**演習テキスト**

....

T「ちょっと研究しました。チェックしたのはアメリカの子ども番組。ぶっとんでる企画が向こうの子ども番組って多いんですよ。それがカッコよくて、大人が見ても楽しめる内容で。そりゃあ将来のビヨンセとか生まれるわなと思ったし、子供の頃からこういうものを見るのってすごく大事だなって改めて感じました。だからこのプロジェクトもどんどんシリーズ化してもらって、子供達もいいものをたくさん吸収して大人になってほしい。世界と繋がれるものを知ってもらいたいです」

スピリットはエンジョイ&ハッピーが伝わればいいなと(LISA)

――LISAさんは童謡ということで歌い方を変えたりしたのですか?

....

**データセット抜粋**
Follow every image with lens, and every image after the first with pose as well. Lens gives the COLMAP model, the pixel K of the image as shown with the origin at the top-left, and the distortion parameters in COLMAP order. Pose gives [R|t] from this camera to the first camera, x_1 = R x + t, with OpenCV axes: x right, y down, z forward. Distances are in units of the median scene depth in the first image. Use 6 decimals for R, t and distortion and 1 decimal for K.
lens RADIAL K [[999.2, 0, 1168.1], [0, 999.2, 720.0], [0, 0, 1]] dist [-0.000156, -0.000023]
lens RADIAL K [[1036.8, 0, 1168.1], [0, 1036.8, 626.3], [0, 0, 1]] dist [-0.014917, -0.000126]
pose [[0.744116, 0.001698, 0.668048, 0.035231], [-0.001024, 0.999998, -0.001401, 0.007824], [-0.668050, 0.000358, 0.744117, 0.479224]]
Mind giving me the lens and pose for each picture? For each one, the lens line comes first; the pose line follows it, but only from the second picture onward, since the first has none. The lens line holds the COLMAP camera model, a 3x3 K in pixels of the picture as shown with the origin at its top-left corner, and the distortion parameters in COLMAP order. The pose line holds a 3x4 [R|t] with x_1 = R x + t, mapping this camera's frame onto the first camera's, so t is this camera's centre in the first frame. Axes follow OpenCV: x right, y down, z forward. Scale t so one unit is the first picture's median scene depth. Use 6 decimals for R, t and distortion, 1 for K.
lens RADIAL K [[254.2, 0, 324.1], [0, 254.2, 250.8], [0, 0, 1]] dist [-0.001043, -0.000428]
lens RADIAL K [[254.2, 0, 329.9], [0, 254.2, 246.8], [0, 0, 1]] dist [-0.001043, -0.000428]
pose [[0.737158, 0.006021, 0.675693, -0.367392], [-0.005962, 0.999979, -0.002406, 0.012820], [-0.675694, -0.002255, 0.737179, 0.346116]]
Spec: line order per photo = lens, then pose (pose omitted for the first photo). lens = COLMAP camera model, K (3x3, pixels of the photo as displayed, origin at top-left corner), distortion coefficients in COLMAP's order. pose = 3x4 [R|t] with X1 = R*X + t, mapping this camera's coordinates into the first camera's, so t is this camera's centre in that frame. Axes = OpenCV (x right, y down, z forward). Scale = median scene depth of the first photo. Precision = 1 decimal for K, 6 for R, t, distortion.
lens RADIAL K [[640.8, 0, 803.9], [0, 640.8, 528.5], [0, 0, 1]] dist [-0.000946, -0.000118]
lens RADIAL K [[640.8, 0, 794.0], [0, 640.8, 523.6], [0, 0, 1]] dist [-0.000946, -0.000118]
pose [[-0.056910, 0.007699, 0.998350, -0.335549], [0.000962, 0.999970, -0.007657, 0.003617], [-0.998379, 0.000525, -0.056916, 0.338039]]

....

**作業内容**
演習テキストの冒頭の発言で、話し手が「このプロジェクトもどんどんシリーズ化してもらって」と望んでいる理由を、本文に沿って説明してください。

**解答**
話し手はアメリカの子ども番組を調べました。その結果、カッコよくて大人が見ても楽しめる内容の番組が多いと知りました。そして、子どもの頃からこういうものを見るのはすごく大事だと改めて感じました。そのため、このプロジェクトがシリーズ化され、子どもたちがいいものをたくさん吸収して大人になり、世界と繋がれるものを知ってほしいと考えています。